The aim was supposed to be to spark effective political action to resolve the conflict and start to reverse the catastrophe, not just create front row seats for the world to watch Darfur's suffering.

About the only thing we can say for sure in our defence so far is that increased media attention world wide has almost certainly resulted in more donations to aid agencies working in Darfur. That is no small feat: we've helped save some lives.

To get back to the core business of ending the crisis through effective political action, those of us working media on this issue should take note of a few things:

1. Don't give up, but don't keep hitting your head against the same wall either. For those, like me, who budget their time between various disaster zones, it always pays to evaluate priorities: is an hour spent on crisis A as effective as an hour spent on crisis B? For those who focus solely on Darfur, ask yourself similarly hard questions about every media effort: is there another, more useful aspect of this I could be working on? Am I just going through the motions here out of inertia?

2. Don't feed the beast with internal intrigues. It is tempting to gossip with journalists -- many old friends -- about the who and how, but if it only results in a newspaper article about personalities rather than issues, you've wasted your time. Always direct journalists back to the real story as quickly as possible.

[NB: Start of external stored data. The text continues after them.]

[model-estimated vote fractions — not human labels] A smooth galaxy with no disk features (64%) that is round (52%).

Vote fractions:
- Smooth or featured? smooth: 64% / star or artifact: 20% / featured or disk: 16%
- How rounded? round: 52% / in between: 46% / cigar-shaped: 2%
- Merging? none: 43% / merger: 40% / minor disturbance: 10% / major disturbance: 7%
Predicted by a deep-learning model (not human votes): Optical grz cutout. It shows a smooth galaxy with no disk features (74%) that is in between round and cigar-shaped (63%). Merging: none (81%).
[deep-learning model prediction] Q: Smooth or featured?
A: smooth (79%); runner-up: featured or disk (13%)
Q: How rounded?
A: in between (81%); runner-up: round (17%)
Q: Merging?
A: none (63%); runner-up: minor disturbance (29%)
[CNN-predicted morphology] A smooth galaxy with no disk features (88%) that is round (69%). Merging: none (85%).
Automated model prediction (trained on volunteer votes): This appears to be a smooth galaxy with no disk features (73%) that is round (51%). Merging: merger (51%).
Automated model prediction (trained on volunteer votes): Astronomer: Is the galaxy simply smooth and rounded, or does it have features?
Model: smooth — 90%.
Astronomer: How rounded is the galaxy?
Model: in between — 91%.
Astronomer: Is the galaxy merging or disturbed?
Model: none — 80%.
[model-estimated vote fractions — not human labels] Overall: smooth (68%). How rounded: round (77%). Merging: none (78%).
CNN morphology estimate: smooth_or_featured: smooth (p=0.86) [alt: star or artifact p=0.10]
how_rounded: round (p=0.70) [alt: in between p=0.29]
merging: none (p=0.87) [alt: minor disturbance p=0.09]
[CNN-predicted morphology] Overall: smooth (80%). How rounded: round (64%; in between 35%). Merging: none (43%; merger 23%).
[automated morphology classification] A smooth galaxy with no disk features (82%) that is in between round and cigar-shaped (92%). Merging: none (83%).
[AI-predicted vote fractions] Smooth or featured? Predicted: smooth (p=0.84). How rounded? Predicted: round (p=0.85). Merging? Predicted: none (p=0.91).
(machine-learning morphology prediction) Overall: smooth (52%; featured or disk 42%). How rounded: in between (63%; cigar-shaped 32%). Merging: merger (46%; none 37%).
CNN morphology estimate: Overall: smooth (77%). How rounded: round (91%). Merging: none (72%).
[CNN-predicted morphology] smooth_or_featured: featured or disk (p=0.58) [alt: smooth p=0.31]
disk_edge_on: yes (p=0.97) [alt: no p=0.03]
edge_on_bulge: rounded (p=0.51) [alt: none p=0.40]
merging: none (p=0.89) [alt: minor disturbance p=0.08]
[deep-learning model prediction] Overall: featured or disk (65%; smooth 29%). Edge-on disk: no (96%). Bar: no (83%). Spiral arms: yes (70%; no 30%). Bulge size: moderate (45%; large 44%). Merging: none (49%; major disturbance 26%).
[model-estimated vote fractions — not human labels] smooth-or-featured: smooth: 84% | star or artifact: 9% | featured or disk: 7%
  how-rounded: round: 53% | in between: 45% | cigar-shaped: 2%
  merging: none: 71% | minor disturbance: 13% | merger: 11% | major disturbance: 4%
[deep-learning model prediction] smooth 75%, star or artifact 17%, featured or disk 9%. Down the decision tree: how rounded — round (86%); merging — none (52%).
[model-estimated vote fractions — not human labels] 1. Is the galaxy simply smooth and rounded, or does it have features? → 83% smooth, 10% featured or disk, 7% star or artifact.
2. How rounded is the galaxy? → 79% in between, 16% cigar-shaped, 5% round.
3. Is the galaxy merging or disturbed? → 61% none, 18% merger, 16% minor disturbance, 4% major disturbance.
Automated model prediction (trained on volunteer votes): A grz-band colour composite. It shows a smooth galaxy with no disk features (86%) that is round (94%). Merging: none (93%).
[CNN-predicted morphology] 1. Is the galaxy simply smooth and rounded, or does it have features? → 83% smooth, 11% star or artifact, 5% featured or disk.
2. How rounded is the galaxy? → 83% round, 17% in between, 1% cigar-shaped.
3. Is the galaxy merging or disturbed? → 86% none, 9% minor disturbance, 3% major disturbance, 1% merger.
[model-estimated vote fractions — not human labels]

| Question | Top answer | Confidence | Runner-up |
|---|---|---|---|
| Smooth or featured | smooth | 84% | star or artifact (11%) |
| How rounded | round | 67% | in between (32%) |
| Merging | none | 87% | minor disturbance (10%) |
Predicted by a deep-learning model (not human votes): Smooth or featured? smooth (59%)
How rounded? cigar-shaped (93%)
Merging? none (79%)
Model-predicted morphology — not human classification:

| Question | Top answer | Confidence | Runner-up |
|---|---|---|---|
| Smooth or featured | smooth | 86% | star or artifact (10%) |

3. Keep focused, yet realistic. Understand that massive media attention is a necessary but not a sufficient condition for political action to happen.

***

Not very long ago, I was on a conference call with a half dozen or so other senior NGO media people discussing Darfur in relation to a particular upcoming political meeting and our associated advocacy goals. After exhausting some preliminary ideas, someone asked if anyone had anything fresh. Silence. Every person on that line has been working media on Darfur for years: liaising with journalists, pitching stories, setting up events, organising speakers, arranging media stunts, placing op-eds in newspapers... between us, there is nothing we haven't tried.

On the one hand, that sounds pretty depressing: so much effort for little result on the ground. But, on the other hand, not one person on that call was about to give up. Darfur is still too important to ignore, and we all know we will help convince the world into action, even if it takes us longer than we would like and longer than basic decency demands.